The spotlight item is Danhi’s Cheesy Mac and Rib Melt, which combines Southern-style mac and cheese with sharp cheddar, slow-cooked pork barbecue, and caramelized onions on buttered, fried white bread.
This is awesome. I work in DUMBO, where the food trucks all stopped showing up a few months ago and moved to midtown instead. On Monday, the Rickshaw and treats trucks came back for the first time. If midtown doesn’t want the food trucks, DUMBO will definitely take them, we’re way short on lunch options.
If this is really a problem in Midtown, it would probably good to talk to the local precinct and the community board.
Seth- did Waffles & Dinges also move to DUMBO? I miss my morning treat. Jealous
Also, the great thing about Brooklyn: We have a lot of unmetered parking so that law shouldn’t apply!
DAMNIT! I hope Papa Perone (the rice ball truck) hasn’t moved from 55th between Park and Madison… great stuff, I’m gonna check it out now.
He wasn’t there.
When will the Red Hook trucks get chased?!
To bring this back to the original topic, the prioritization of street space, keep in mind the issue that is behind the current crackdown: using metered spaces to sell, in this case, food. The point of a metered parking space is to encourage turn-over. In midtown, where these trucks are getting kicked out, metered space is at a premium and is usually intended for commercial deliveries. When the restaurants, delis, etc. complain about the trucks, it’s not just about cheaper overhead, etc., it’s also about making it more difficult for these stores to get their deliveries. These metered spaces are there for commercial vehicles to pull up, make a delivery, and leave. If you’re a restaurant and your delivery guy can’t make a delivery without getting a ticket for double parking, you’re going to complain about the people who are parking illegally. In this case, that’s the food trucks.
I think we also need to keep in mind that there is a distinction to be made between food trucks, who park at the curb, and food carts, who “park” on the sidewalk. They are both competing for public space, but different types of public space.
If restaurant owners think food trucks have it that much better then they can start their own.

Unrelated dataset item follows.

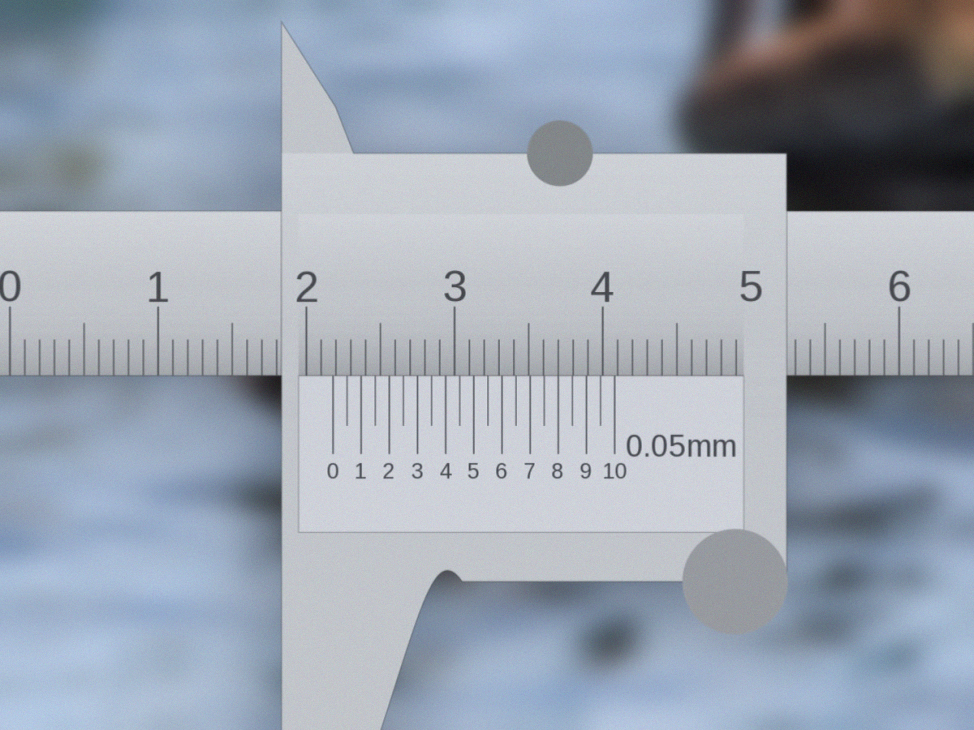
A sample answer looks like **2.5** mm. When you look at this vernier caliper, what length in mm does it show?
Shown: **21.8** mm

As for parking spaces, I see no reason why food trucks are any less legitimate than parked cars. If they’re blocking pedestrian flow, then there should be no parking, period. If they’re paying too little for the space, then meter rates should go up to market rates. If stores need a loading zone, they can use the space when there is less demand (eg. early mornings) or meter rates can be risen even higher to ensure high turnover, taking into account food trucks’ demand for space.
One of the major negatives of moving back to NYC is the lack of cheap street food. Somehow Asians cities are able to have a huge range of options, covering nearly all hours of the day, without negatively effecting quality of life.
Are they asking the ice cream trucks to leave to? They’re not new, but they do the very same thing as the other trucks.